- **Work order**:
Could you repeat, word for word, everything in the records below from the line containing "At 2021-Q3, list" down to the line containing "持有数量(只), 持有市值(亿元)", both of those lines included?

- **Records for the task**:
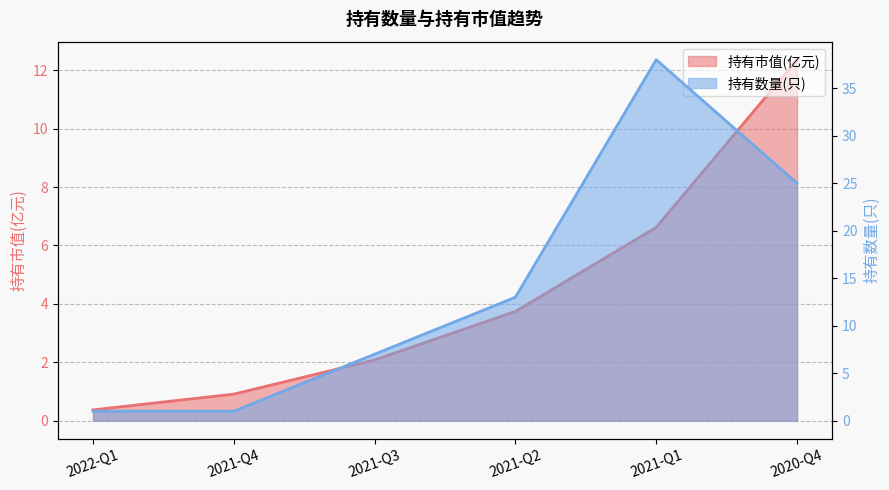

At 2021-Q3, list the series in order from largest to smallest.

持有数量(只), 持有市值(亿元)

* * *

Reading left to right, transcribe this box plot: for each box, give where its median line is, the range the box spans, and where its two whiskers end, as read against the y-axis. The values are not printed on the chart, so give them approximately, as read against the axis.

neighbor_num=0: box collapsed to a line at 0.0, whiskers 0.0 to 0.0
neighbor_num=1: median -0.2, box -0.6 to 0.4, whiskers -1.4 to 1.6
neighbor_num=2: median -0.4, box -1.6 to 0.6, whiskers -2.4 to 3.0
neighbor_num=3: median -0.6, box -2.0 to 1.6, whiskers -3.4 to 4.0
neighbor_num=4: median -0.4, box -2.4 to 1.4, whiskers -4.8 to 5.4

--

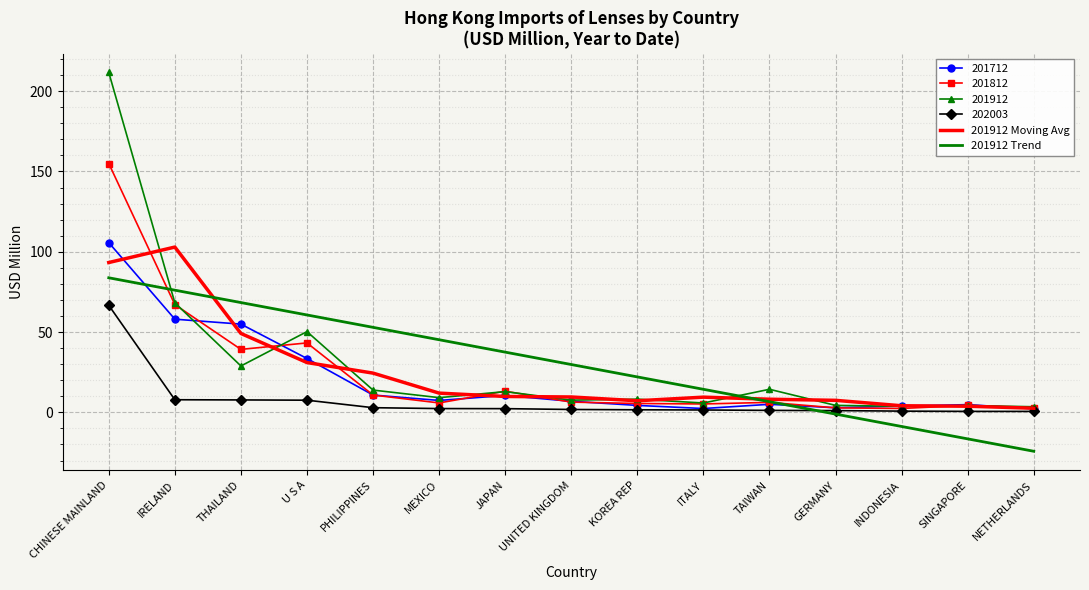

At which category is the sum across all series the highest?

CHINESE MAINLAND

- **Reply**:
At 2021-Q3, list the series in order from largest to smallest.

持有数量(只), 持有市值(亿元)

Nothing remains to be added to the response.